Great column, Nicholas! If anyone can call out hypocrisy, it’s God, er, and, His son.

That Trump got the support of evangelicals was definitely some sort of miracle. One that tells us more about the real morality of preachers who make their livings not so much selling God as themselves.

In a certain way, I see the connection now–at least on the hypocrisy and selling of self. It takes one to know one–Bakker and company might be selling paradise but he and his peers want a down payment first in the form of credit card donations to the show.

So what else do Trump and televangelists have in common, when not pushing the Bible or violating the spirit of the Sermon on the Mount? Or failing to offer strangers a proper welcome?

Perhaps it’s the love of large fancy mansions here on earth, over living the kind of values that might ensure them a room in God’s mansion up above.

617Recommended

Is This the End of the Religious Right? – The New York Times

“FOR more than three decades, conservative white evangelicals have been a dominant force within the Republican Party, shaping presidential primary contests and turning out to vote for the eventual nominee. This year, though, the relationship is coming undone, as the party — with the votes of a not insignificant number of conservative white evangelicals — is poised to nominate Donald J. Trump.For a constituency that has made conservative religious values, sexual purity and Bible-driven policy the cornerstone of its politics, Mr. Trump — the twice-divorced, foul-mouthed businessman who praised Planned Parenthood’s health services and nonchalantly gave Caitlyn Jenner permission to use the women’s room in Trump Tower — seems an odd choice.”

Source: Is This the End of the Religious Right? – The New York Times

Here is an example of many excellent comments the articulate piece above: gemli is a trusted commenter Boston 5 hours ago

“With apologies to T.S. Eliot, evangelical cats may not come out to vote for Trump, but they’re not going away. They will continue to try to force the United States to be a Christian nation, even without the help of national candidates. They intend to make the wall between church and state come tumblin’ down, their latest effort being in finding new ways to demonize the LGBT community in North Carolina.

The marginalization of the Republican Party can be dated from the spawning of the Moral Majority by Jerry Falwell, coincident with the election of their patron saint, Ronald Reagan.
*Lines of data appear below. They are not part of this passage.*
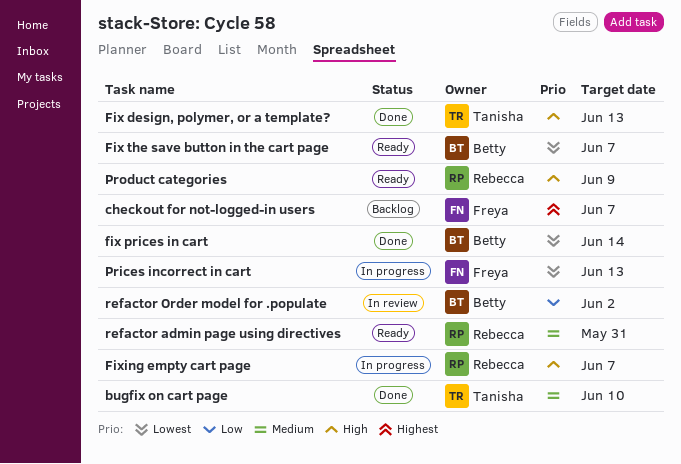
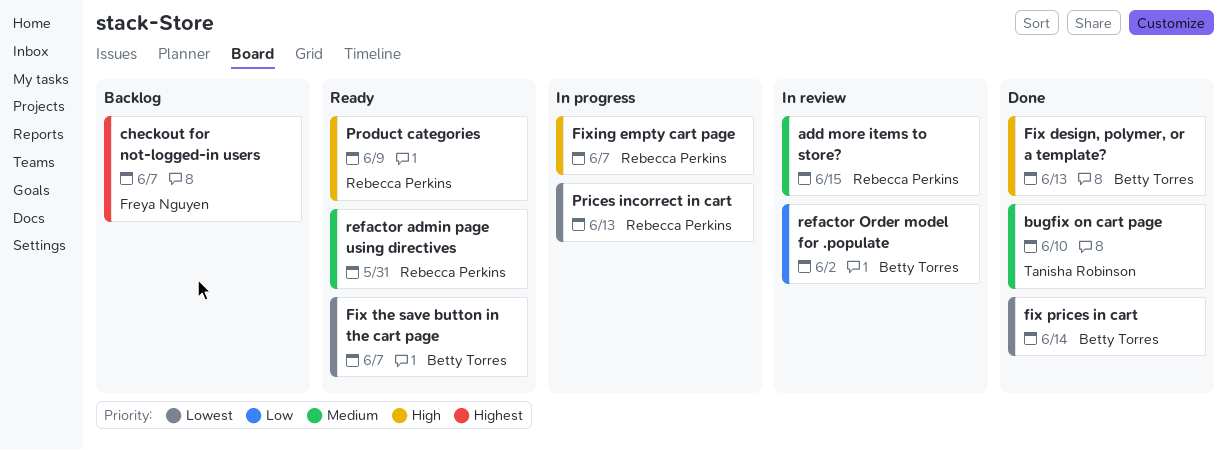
add more items to store?: none -> present
Fix design, polymer, or a template?, owner: Tanisha Robinson -> Betty Torres
Prices incorrect in cart, owner: Freya Nguyen -> Rebecca Perkins

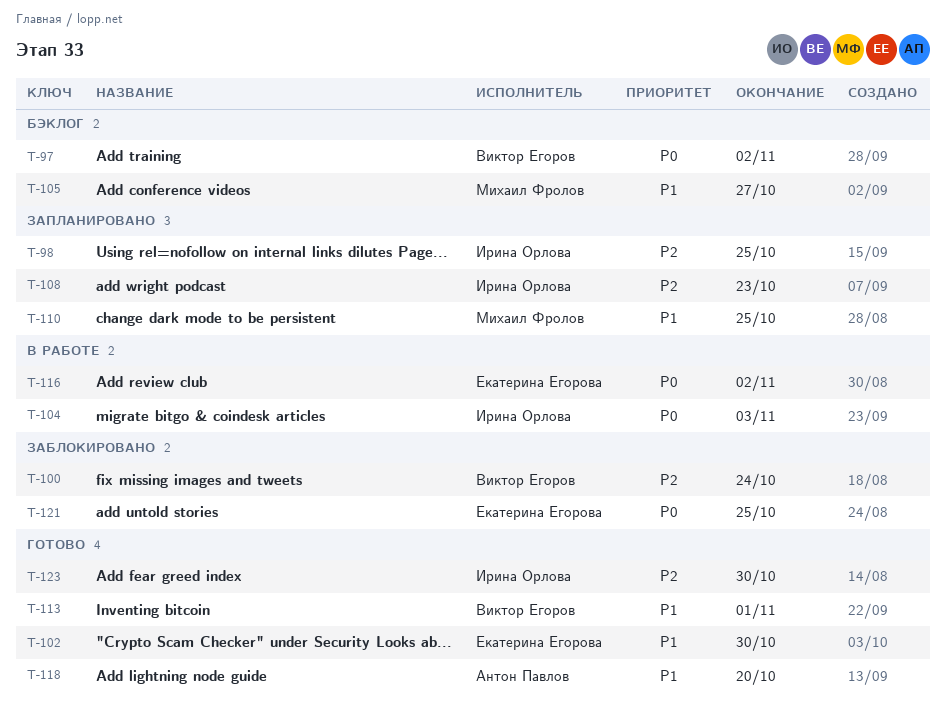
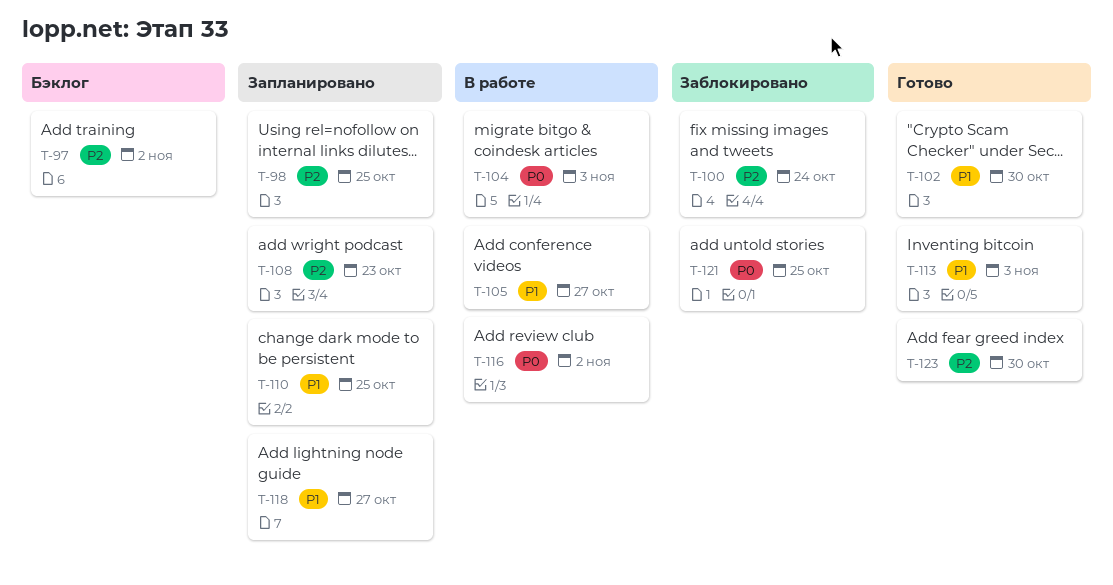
T-97, priority: P0 -> P2
T-105, status: Бэклог -> В работе
T-113, due: Nov 1 -> Nov 3
T-118, status: Готово -> Запланировано
T-118, due: Oct 20 -> Oct 27

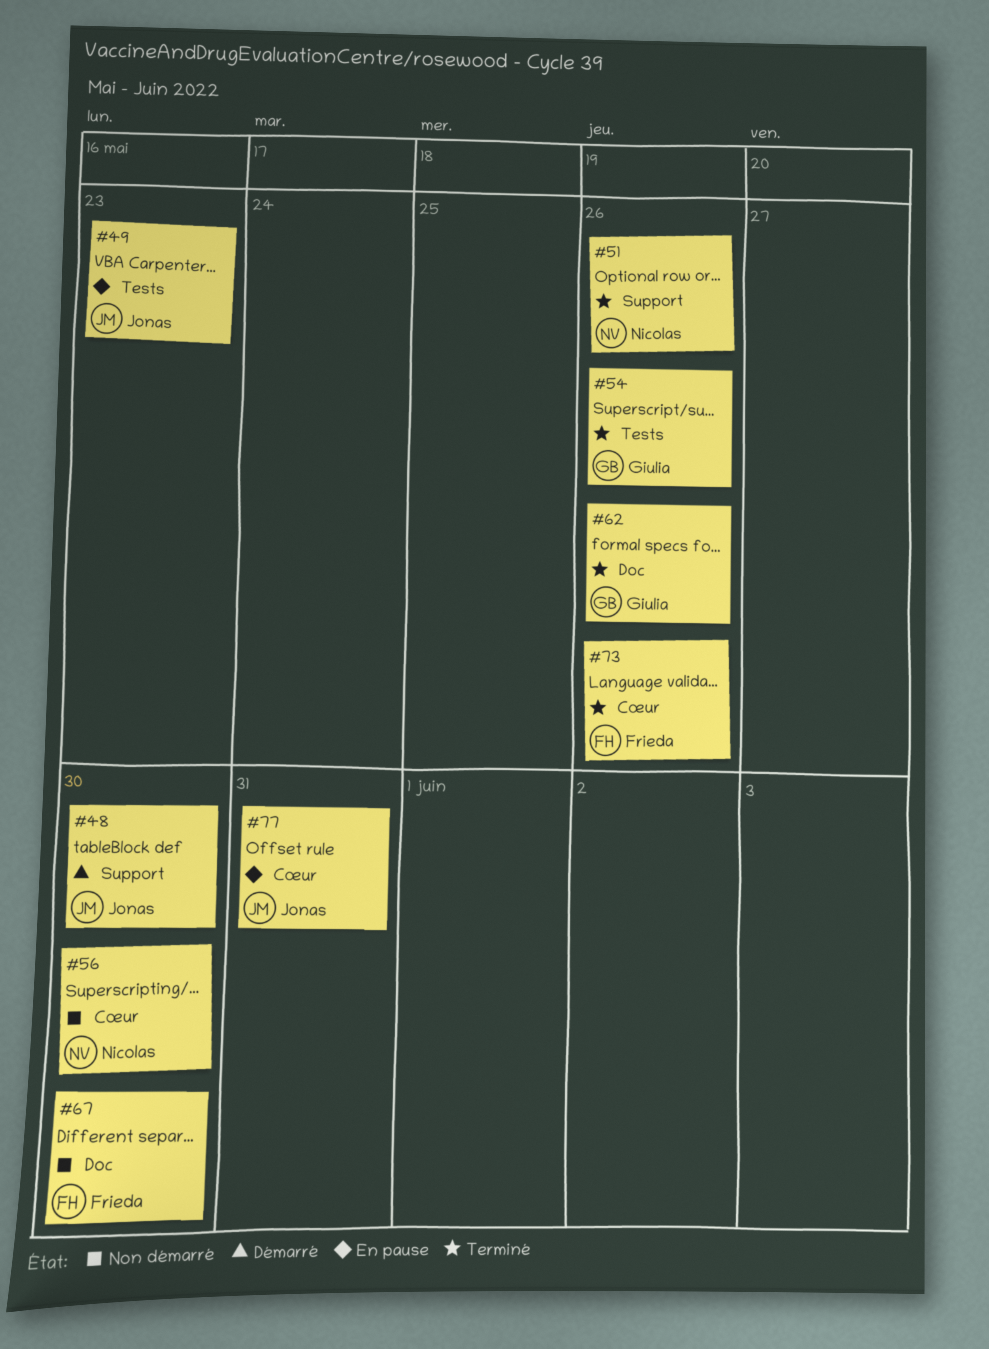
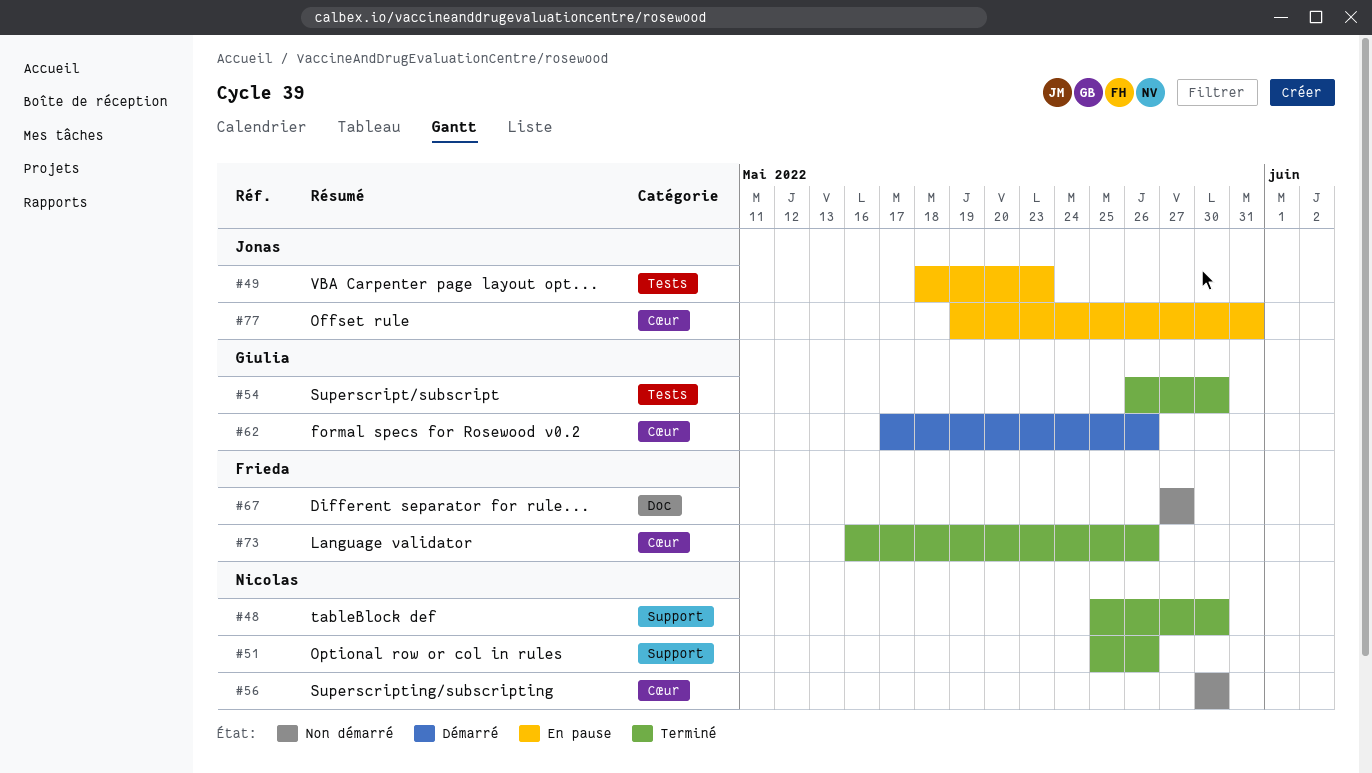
#48, status: Démarré -> Terminé
#48, owner: Jonas -> Nicolas
#54, due: May 26 -> May 30
#62, status: Terminé -> Démarré
#62, label: Doc -> Cœur
#67, due: May 30 -> May 27

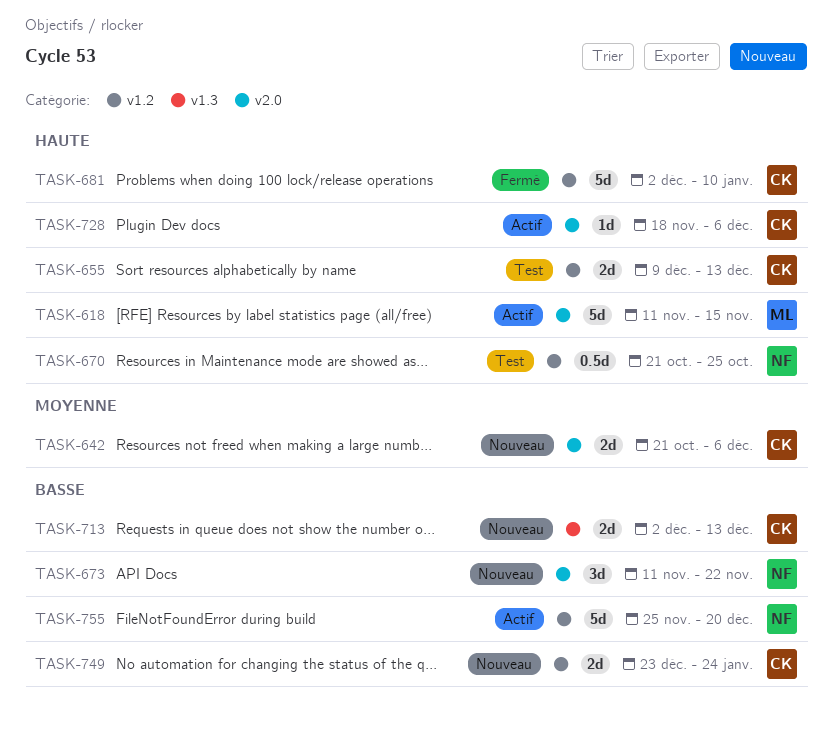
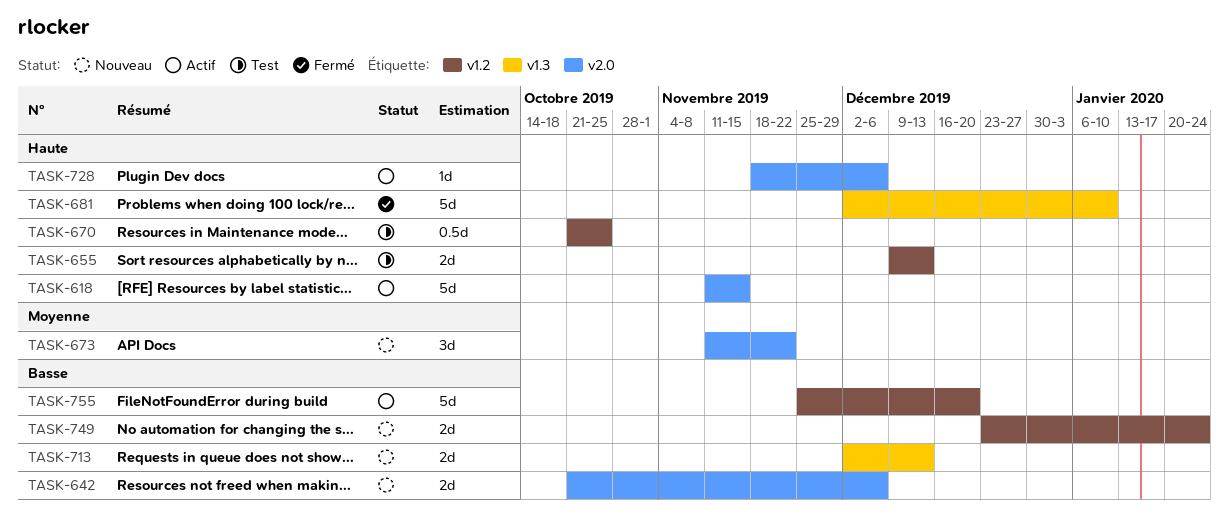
TASK-642, priority: Moyenne -> Basse
TASK-673, priority: Basse -> Moyenne
TASK-681, label: v1.2 -> v1.3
This was the moment that honorable Republicans who were fiscally conservative and socially moderate started to veer into the lala land of Christian fundamentalism.

While we know better than to mix religion and politics at family gatherings, we somehow thought it fine to do so as a nation. The Republican Party gave political clout to what might have been nothing more than a fringe group, allowing religious conservatives to inject their theology into public policy. Stem-cell research dried up, legal abortion rights were trampled and a Christian litmus test for national elections was firmly established.

Trump may be crass and crude, but to me his speech is no less vulgar than that of evangelicals who demean LGBT citizens, attack women’s rights and replaces science with theological nonsense. If Trump weakens their influence, that’s a small silver lining to an otherwise very dark cloud.”